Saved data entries
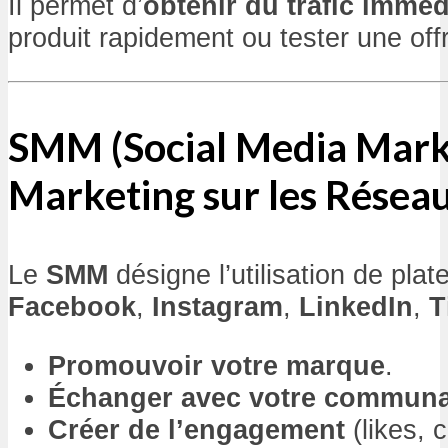
Il permet d’
obtenir du trafic imméd
produit rapidement ou tester une off
SMM (Social Media Mark
Marketing sur les Résea
Le
SMM
désigne l’utilisation de pl
Facebook
,
Instagram
,
LinkedIn
,
T
Promouvoir votre marque
.
Échanger avec votre commun
Créer de l’engagement
(likes,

REQUIRED ACTION: Keep the pictures out and print all the records exactly as they are.

EXERCISE ANSWER:
Il permet d’
obtenir du trafic imméd
produit rapidement ou tester une off
SMM (Social Media Mark
Marketing sur les Résea
Le
SMM
désigne l’utilisation de pl
Facebook
,
Instagram
,
LinkedIn
,
T
Promouvoir votre marque
.
Échanger avec votre commun
Créer de l’engagement
(likes,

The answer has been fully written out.